Komisariat PBB ini melaporkan 17.000 pengungsi berada di kamp transit Tunisia menunggu dipulangkan, mereka berasal dari 25 negara, kebanyakan dari Bangladesh.
UNHCR mengatakan ada sekitar 800 orang yang tidak bisa dipulangkan karena berasal dari negara terlibat konflik seperti Somalia. Komisariat tersebut menjanjikan solusi lain bagi mereka.
Baik UNHCR maupun International Organization for Migration (IOM) mengupayakan penerbangan jarak jauh dengan tujuan negara Asia lainnya dan sub-sahara Afrika untuk mengatasi penumpukan pengungsi.

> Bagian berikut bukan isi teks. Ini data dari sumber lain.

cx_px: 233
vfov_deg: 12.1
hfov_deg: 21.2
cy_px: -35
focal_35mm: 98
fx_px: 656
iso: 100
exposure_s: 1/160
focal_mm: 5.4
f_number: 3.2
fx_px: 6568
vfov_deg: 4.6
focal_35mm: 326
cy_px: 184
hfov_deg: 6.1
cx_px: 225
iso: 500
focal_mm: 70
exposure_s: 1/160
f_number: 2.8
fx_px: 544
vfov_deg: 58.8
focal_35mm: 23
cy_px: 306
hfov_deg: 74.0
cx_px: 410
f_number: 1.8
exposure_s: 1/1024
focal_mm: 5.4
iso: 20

Juru Bicara UNHCR, Melissa Fleming mengatakan pengungsi yang baru datang harus melewati lebih dari 100 pos pemeriksaan antara ibukota Libya, Tripoli dan Ras Adjir yang berbatasan dengan Tunisia.

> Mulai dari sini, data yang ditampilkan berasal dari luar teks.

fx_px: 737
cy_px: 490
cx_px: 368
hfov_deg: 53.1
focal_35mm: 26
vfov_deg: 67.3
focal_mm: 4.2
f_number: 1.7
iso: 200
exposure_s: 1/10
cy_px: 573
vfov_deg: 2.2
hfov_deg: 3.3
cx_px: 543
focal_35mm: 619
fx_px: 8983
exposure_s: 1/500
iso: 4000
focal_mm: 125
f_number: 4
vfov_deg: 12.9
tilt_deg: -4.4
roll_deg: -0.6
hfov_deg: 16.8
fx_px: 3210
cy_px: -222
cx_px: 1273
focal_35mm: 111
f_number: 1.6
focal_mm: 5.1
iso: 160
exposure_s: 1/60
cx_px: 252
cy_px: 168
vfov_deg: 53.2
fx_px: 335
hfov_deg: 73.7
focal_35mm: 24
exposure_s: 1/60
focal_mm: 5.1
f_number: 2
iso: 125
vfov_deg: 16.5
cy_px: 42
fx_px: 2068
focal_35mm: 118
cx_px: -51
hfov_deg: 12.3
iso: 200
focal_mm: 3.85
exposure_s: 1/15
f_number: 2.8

“Kita telah mendengar laporan yang terpercaya, lagi dan lagi, bahwa telepon, kartu SIM, dan uang tunai telah diambil di pos pemeriksaan itu. Telah terjadi juga ancaman dan diskriminasi berdasar warna kulit di seluruh negeri. Meningkatnya pertempuran di wilayah barat menyebabkan gangguan pelayanan rumah sakit dan banyak pengungsi yang baru tiba mengatakan mereka takut keluar rumah untuk mencari makanan” ujar Flemming.
Fleming mengatakan beberapa pengungsi Eritrea dan Somalia yang baru saja tiba di Tunisia memeberitahu pekerja kemanusiaan mengenai teman dan keluarga mereka di Tripoli yang terlalu takut untuk keluar rumah, tempat penampungan atau persembunyian untuk bepergian ke daerah perbatasan.
Lebih lanjut Fleming mengatakan UNHCR dan badan kemanusiaan lainnya di Tripoli sejauh ini telah menerima hampir 800 permintaan bantuan dari pengungsi dan pencari suaka pada hotline 24 jam Komisariat tersebut. Para pengungsi meminta Komisariat tersebut mencarikan mereka dokumen yang dibutuhkan untuk meninggalkan Libya. Banyak yang mengungkapkan kekuatiran bahwa mereka akan terjebak dalam pertempuran.
Fleming mengatakan diperkirakan 4.500 orang terkatung-katung di perbatasan Mesir, dan kebanyakan berasal dari Bangladesh. Ia mengatakan kebanyakan pengungsi itu tidur di alam terbuka dibawah cuaca dingin.
UNHCR melaporkan lebih dari 230.000 orang telah melarikan diri dari Libya sejak pemberontakan dimulai di pertengahan Januari.